▶ _Task item_
Reproduce verbatim the section on the certificate of adjusted purchase price or number of shares.

▶ _Text block_
------------------------------------
Section 12. Certificate of Adjusted Purchase Price or Number
of Shares. Whenever an adjustment is made as provided in Section 11 or 13
hereof, the Company shall promptly (a) prepare a certificate setting forth such
adjustment, and a brief statement of the facts accounting for such adjustment,
(b) file with the Rights Agent and with each transfer agent for the Common
Shares or the Preferred Shares a copy of such certificate and (c) mail a brief
summary thereof to each holder of a Right Certificate in accordance with Section
25 hereof.
------------------------------------
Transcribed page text
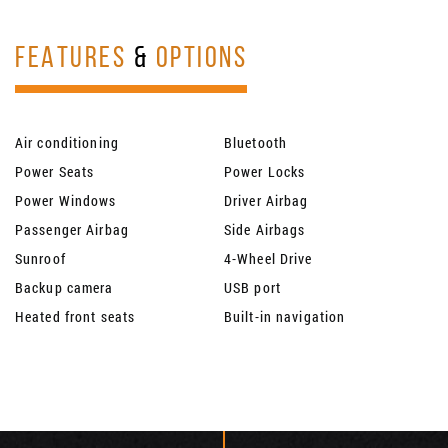
FEATURES
&
OPTIONS
Air conditioning
Bluetooth
Power Seats
Power Locks
Power Windows
Driver Airbag
Passenger Airbag
Side Airbags
Sunroof
4-Wheel Drive
Backup camera
USB port
Heated front seats
Built-in navigation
------------------------------------
▶ _Task result_
Section 12. Certificate of Adjusted Purchase Price or Number
of Shares. Whenever an adjustment is made as provided in Section 11 or 13
hereof, the Company shall promptly (a) prepare a certificate setting forth such
adjustment, and a brief statement of the facts accounting for such adjustment,
(b) file with the Rights Agent and with each transfer agent for the Common
Shares or the Preferred Shares a copy of such certificate and (c) mail a brief
summary thereof to each holder of a Right Certificate in accordance with Section
25 hereof.